What you return should match the material below line for line, except that no image appears in it.

• RECORDS SHOWN
***
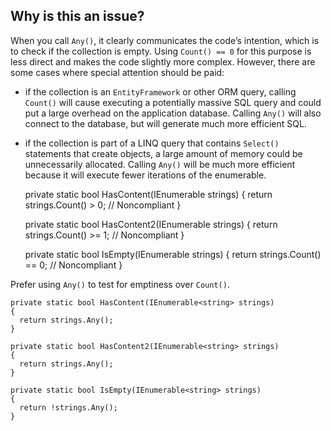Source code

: ## Why is this an issue?
 
When you call `Any()`, it clearly communicates the code’s intention, which is to check if the collection is empty. Using `Count()
== 0` for this purpose is less direct and makes the code slightly more complex. However, there are some cases where special attention should be paid:
 
- if the collection is an `EntityFramework` or other ORM query, calling `Count()` will cause executing a potentially
  massive SQL query and could put a large overhead on the application database. Calling `Any()` will also connect to the database, but will
  generate much more efficient SQL.
- if the collection is part of a LINQ query that contains `Select()` statements that create objects, a large amount of memory could be
  unnecessarily allocated. Calling `Any()` will be much more efficient because it will execute fewer iterations of the enumerable.

    private static bool HasContent(IEnumerable<string> strings)
    {
      return strings.Count() > 0;  // Noncompliant
    }
    
    private static bool HasContent2(IEnumerable<string> strings)
    {
      return strings.Count() >= 1;  // Noncompliant
    }
    
    private static bool IsEmpty(IEnumerable<string> strings)
    {
      return strings.Count() == 0;  // Noncompliant
    }

Prefer using `Any()` to test for emptiness over `Count()`.

    private static bool HasContent(IEnumerable<string> strings)
    {
      return strings.Any();
    }
    
    private static bool HasContent2(IEnumerable<string> strings)
    {
      return strings.Any();
    }
    
    private static bool IsEmpty(IEnumerable<string> strings)
    {
      return !strings.Any();
    }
***
• TASK RESULT
Source code

: ## Why is this an issue?
 
When you call `Any()`, it clearly communicates the code’s intention, which is to check if the collection is empty. Using `Count()
== 0` for this purpose is less direct and makes the code slightly more complex. However, there are some cases where special attention should be paid:
 
- if the collection is an `EntityFramework` or other ORM query, calling `Count()` will cause executing a potentially
  massive SQL query and could put a large overhead on the application database. Calling `Any()` will also connect to the database, but will
  generate much more efficient SQL.
- if the collection is part of a LINQ query that contains `Select()` statements that create objects, a large amount of memory could be
  unnecessarily allocated. Calling `Any()` will be much more efficient because it will execute fewer iterations of the enumerable.

    private static bool HasContent(IEnumerable<string> strings)
    {
      return strings.Count() > 0;  // Noncompliant
    }
    
    private static bool HasContent2(IEnumerable<string> strings)
    {
      return strings.Count() >= 1;  // Noncompliant
    }
    
    private static bool IsEmpty(IEnumerable<string> strings)
    {
      return strings.Count() == 0;  // Noncompliant
    }

Prefer using `Any()` to test for emptiness over `Count()`.

    private static bool HasContent(IEnumerable<string> strings)
    {
      return strings.Any();
    }
    
    private static bool HasContent2(IEnumerable<string> strings)
    {
      return strings.Any();
    }
    
    private static bool IsEmpty(IEnumerable<string> strings)
    {
      return !strings.Any();
    }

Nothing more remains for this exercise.